Working Papers

  • Ambiguity and the Cross Section of Stock Returns (with M. G. Cevheroğlu-Açar)
    We examine the effect of ambiguity exposure on the cross-section of stock returns in the US equity market. In order to quantify ambiguity, we use a recently-developed methodology that measures ambiguity by perturbations in uncertain probabilities, and aversion to ambiguity by aversion to mean-preserving spreads in these probabilities. We find that there is a left-skewed U-shape association between ambiguity exposure and expected returns. More specifically, results show that expected returns increase as absolute ambiguity exposure increases but the absolute effect of the positive exposure is larger than the absolute effect of negative exposure. U-shape trend is essentially the same when controlling for widely known cross-sectional predictors, other ambiguity proxies, different holding and formation periods, and different states of the economy and financial markets. Overall, our results provide substantial empirical evidence that indicates that ambiguity is priced in stock returns. Further tests show that fundamental features like cash flow variance, intangible returns, ad expenses among others might be the channel of influence shaping the stock returns' idiosyncratic ambiguity, hence their relationship with the uncertainty in the market.
     
  • Index Futures Mispricing and Ambiguity (with H. Bahcivan)
    Present paper empirically unveils the effect of having multiple priors on mispricing in the market where mean-variance optimization and Bayesian approach do not have any say. We show that the level of mispricing in S&P500 E-Mini futures contracts is also linked to the degree of prevailing market ambiguity. Crucial findings are in order.

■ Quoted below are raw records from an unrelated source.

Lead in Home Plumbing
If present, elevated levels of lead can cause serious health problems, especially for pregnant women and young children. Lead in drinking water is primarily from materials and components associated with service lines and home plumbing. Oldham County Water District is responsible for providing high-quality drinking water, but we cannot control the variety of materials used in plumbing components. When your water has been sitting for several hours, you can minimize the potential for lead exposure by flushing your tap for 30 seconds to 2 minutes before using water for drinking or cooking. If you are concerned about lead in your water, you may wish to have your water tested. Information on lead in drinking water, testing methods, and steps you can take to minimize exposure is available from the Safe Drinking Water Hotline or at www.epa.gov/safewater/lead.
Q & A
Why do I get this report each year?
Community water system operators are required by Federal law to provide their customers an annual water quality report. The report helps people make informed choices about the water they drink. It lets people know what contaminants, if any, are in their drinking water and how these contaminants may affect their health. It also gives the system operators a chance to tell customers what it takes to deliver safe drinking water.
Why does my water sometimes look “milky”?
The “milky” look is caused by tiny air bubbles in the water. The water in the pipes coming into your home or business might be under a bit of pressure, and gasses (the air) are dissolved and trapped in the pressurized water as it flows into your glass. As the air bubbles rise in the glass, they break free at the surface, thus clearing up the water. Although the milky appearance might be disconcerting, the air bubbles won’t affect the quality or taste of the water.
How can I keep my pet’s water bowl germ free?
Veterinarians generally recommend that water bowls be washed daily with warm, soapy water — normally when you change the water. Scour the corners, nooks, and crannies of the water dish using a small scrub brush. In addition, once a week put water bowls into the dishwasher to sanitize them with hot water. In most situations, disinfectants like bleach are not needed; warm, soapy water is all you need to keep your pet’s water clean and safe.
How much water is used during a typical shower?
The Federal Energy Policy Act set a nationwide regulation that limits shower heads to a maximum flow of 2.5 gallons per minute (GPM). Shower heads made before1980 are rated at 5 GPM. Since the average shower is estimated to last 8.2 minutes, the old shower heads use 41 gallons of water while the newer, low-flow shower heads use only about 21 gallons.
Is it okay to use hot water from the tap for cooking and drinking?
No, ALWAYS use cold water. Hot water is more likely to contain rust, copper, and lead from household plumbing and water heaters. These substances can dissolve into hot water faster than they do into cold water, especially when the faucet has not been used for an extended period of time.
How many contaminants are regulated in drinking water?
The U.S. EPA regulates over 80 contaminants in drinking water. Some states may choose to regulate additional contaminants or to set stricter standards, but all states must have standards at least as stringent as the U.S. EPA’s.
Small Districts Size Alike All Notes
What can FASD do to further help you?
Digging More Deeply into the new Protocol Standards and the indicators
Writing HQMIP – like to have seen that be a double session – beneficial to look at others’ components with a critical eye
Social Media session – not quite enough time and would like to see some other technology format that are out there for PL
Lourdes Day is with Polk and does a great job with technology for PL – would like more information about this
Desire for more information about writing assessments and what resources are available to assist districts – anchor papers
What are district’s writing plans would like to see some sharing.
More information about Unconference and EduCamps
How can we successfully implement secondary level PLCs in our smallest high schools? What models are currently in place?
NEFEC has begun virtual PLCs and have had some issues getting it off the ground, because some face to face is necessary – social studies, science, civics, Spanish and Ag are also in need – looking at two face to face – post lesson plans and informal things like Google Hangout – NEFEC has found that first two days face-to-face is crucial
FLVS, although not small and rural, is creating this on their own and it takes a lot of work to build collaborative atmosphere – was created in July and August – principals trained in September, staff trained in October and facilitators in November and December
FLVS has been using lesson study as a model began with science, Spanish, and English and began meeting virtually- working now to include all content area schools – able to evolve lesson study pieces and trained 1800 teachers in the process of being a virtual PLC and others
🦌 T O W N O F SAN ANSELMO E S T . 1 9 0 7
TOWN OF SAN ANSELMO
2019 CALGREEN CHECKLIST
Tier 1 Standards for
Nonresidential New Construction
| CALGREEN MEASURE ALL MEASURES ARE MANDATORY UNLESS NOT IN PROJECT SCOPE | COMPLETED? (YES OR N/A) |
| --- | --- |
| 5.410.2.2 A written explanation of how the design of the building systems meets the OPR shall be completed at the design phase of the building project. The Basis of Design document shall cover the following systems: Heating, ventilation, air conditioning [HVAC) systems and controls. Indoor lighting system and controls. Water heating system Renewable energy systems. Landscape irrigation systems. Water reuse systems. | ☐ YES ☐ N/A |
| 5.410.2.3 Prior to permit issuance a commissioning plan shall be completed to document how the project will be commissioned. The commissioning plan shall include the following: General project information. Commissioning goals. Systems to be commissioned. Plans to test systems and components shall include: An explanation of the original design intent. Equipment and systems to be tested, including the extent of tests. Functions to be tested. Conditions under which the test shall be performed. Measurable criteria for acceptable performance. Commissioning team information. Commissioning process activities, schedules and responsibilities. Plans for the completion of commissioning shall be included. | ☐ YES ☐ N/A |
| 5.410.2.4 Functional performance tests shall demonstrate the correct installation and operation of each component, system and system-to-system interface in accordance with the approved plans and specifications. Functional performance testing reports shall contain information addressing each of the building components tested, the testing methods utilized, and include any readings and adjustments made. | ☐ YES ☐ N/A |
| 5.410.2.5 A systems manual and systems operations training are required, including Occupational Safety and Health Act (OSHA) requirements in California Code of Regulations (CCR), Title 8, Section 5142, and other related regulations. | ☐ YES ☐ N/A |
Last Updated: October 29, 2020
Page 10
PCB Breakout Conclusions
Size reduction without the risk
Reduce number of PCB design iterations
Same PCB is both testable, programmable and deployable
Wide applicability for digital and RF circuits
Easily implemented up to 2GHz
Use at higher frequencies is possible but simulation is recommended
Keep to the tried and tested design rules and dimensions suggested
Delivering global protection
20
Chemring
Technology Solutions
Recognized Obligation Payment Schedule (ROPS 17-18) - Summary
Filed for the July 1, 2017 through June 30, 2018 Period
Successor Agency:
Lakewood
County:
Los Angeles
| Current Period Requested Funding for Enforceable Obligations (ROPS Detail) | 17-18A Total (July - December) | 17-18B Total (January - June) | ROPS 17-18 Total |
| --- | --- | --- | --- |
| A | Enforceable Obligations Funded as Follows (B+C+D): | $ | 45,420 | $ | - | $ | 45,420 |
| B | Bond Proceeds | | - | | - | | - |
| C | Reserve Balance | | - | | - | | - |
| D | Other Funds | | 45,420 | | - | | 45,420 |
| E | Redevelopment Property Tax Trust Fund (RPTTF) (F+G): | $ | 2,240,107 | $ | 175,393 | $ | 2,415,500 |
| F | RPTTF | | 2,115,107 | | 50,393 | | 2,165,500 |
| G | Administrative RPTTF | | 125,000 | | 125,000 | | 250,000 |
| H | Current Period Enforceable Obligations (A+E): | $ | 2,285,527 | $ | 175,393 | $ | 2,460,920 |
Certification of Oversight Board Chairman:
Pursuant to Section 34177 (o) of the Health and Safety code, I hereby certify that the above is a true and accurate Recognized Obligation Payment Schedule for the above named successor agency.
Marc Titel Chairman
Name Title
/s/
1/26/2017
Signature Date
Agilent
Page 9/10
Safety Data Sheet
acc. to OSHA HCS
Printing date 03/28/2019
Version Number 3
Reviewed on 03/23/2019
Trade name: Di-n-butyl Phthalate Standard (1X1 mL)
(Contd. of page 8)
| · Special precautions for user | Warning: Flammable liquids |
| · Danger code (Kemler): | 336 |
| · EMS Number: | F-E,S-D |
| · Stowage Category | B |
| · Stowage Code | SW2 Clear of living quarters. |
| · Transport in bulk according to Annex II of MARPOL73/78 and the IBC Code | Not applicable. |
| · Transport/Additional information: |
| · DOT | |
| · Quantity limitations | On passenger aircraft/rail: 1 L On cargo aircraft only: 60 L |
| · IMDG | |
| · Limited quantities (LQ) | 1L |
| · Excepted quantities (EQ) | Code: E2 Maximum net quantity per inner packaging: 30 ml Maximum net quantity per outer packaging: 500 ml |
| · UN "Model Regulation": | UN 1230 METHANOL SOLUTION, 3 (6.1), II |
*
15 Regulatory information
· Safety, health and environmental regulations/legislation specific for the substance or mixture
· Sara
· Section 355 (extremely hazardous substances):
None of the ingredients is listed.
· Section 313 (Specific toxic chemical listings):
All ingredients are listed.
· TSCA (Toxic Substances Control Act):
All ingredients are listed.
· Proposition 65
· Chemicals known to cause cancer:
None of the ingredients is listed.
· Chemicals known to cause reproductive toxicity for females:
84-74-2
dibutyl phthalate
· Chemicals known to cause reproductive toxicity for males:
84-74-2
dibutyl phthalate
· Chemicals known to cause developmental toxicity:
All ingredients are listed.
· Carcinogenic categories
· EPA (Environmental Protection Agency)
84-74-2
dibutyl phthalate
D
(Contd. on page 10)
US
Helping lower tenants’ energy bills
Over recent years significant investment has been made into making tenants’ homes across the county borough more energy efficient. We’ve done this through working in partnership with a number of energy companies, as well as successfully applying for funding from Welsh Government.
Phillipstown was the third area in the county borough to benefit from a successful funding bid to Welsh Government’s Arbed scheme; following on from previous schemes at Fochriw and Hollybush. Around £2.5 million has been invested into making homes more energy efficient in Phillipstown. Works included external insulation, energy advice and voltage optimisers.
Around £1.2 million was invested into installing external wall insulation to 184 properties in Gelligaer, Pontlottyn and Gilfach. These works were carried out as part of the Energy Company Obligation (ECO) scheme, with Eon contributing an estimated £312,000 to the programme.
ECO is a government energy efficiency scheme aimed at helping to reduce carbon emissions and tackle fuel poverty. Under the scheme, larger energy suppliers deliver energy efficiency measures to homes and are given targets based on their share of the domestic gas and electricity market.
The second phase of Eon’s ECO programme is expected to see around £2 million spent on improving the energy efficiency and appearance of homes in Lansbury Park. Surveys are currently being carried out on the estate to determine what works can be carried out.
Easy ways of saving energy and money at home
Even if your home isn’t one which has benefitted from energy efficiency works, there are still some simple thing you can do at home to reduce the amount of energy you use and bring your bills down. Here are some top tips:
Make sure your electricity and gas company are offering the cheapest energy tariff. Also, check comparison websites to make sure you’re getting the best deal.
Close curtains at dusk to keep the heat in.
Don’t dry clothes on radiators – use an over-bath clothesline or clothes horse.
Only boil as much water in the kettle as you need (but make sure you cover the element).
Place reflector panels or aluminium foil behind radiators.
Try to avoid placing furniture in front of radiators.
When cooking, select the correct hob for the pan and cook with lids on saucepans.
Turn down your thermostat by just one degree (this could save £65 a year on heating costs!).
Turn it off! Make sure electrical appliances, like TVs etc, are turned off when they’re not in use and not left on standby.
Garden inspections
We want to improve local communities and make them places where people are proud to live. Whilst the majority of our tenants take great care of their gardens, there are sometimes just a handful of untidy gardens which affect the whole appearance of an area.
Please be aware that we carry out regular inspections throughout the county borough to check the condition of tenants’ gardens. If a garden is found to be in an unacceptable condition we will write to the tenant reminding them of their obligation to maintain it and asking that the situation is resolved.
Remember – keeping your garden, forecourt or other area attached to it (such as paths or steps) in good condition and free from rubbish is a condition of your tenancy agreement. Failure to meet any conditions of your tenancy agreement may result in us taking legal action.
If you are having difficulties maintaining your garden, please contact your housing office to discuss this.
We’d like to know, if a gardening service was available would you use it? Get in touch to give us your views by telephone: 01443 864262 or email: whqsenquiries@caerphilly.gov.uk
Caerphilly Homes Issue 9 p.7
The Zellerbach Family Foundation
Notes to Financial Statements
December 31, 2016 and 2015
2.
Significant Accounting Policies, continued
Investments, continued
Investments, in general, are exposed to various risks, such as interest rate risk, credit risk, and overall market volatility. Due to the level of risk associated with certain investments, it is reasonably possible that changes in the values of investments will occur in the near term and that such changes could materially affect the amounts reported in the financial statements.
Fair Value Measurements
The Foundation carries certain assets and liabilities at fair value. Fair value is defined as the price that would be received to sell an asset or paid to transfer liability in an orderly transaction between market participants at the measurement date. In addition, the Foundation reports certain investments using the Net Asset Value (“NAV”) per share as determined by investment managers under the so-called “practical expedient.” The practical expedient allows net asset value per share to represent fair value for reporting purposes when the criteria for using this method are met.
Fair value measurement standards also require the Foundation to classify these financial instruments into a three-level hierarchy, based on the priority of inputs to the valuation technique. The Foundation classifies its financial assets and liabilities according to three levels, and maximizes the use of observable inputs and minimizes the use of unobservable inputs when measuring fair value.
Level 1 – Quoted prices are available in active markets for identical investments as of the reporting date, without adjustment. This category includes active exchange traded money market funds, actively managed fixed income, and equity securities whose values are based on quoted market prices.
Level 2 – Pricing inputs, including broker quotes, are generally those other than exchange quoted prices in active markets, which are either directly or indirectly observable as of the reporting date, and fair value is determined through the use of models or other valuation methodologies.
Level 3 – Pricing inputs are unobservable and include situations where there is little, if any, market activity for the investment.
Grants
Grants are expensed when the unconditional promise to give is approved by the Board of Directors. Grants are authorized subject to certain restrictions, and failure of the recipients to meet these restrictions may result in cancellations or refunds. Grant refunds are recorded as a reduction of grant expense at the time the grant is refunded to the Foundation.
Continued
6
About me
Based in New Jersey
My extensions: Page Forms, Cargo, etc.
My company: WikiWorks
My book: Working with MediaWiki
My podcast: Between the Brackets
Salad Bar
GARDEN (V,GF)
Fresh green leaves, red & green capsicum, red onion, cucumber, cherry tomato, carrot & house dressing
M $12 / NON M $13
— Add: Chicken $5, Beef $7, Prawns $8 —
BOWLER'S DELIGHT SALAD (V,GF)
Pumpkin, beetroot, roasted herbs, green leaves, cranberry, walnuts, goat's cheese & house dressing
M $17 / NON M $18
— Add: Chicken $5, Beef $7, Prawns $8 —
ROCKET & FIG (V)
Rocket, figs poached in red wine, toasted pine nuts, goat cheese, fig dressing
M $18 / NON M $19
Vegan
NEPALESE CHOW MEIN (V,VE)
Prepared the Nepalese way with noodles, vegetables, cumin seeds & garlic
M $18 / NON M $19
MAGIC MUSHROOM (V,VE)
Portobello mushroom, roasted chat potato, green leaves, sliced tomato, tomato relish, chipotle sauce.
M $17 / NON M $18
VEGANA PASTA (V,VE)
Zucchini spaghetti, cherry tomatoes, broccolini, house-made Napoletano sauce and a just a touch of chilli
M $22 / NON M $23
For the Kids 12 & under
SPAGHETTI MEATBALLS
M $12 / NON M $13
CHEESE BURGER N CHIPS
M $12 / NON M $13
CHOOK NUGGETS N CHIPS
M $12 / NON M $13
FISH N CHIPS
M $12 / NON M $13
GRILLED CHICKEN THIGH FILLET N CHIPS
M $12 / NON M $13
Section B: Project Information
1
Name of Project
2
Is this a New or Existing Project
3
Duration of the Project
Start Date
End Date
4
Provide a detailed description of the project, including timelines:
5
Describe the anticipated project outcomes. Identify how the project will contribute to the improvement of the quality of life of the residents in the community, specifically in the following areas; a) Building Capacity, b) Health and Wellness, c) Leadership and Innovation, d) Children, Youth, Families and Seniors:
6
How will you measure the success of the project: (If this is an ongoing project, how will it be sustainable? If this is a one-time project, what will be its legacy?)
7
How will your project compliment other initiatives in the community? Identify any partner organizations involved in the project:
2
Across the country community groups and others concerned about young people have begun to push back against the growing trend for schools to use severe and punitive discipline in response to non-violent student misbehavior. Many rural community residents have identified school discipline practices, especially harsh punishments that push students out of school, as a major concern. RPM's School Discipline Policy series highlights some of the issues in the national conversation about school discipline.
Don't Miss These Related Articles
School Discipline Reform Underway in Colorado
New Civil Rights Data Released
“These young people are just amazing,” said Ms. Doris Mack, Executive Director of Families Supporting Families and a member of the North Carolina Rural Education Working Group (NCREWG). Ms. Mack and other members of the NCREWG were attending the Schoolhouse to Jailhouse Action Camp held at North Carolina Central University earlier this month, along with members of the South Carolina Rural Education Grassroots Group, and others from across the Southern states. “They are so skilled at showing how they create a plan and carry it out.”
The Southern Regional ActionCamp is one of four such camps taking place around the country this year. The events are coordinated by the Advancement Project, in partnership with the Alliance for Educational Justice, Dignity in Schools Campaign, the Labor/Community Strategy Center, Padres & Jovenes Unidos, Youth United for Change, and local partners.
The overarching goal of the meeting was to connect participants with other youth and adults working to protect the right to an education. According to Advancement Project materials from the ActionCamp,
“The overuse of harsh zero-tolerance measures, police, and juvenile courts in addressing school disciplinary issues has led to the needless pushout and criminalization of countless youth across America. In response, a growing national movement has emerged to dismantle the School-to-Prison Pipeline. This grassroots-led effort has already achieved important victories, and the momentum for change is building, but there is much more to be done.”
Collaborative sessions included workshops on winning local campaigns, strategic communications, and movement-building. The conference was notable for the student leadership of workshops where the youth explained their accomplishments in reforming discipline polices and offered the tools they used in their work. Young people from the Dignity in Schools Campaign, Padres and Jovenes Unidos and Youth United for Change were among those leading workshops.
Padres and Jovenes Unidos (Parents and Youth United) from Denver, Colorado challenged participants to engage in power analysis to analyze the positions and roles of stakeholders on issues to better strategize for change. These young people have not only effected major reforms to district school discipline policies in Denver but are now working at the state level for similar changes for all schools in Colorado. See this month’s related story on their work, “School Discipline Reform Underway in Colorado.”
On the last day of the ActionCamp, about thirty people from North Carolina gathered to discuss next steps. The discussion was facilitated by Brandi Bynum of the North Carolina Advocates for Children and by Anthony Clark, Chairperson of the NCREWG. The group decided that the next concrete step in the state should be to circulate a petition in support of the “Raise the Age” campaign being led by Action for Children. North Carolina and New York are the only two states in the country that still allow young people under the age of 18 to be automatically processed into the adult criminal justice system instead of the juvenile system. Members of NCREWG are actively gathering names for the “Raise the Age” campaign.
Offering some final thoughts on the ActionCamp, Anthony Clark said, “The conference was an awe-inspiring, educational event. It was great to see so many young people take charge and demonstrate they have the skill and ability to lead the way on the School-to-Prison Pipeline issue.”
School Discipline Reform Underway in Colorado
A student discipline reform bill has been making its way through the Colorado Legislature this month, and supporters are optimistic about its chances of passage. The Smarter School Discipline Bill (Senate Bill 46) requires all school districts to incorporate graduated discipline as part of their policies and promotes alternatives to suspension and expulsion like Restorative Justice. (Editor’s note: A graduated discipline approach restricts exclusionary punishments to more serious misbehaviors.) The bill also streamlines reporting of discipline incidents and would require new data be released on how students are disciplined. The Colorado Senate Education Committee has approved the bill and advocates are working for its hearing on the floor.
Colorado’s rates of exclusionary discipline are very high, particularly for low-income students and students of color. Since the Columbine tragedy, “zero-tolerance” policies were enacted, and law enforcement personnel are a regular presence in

First, our study unearths how different levels of Knightian uncertainty impact the direction and level of mispricing in US futures markets. Second, profound analysis reveals asymmetric outlook for episodes of market euphoria and unrest. Third, we identify the primary channels through which the ambiguity permeates the market. Findings are robust to different ambiguity measurement techniques. Extant literature on marred prospects and market implications rests heavily on experimental data. This study expands thin ambiguity literature utilizing real market data.
     
  • Investigation of the Trade Durations with Autoregressive Conditional Duration Model: Evidence from Borsa Istanbul (with Ü. A. Baran)
    This paper investigates duration dynamics in Borsa  ̇Istanbul (BIST) stock exchange via Autoregressive Conditional Duration (ACD) model applied on time observed between consecutive trades. Investigation of a suitable error term specification reveals that Weibull ACD (WACD) model is the most appropriate choice of distribution. Applying WACD model on ten most widely traded stocks in the market documents cross sectional differences in the trade duration dynamics, where the level of duration clustering differs even among the most liquid stocks in the market. The duration dynamics in Borsa  ̇Istanbul are shown to be closer to developing market examples in market microstructure and intraday liquidity rather than the developed market ones.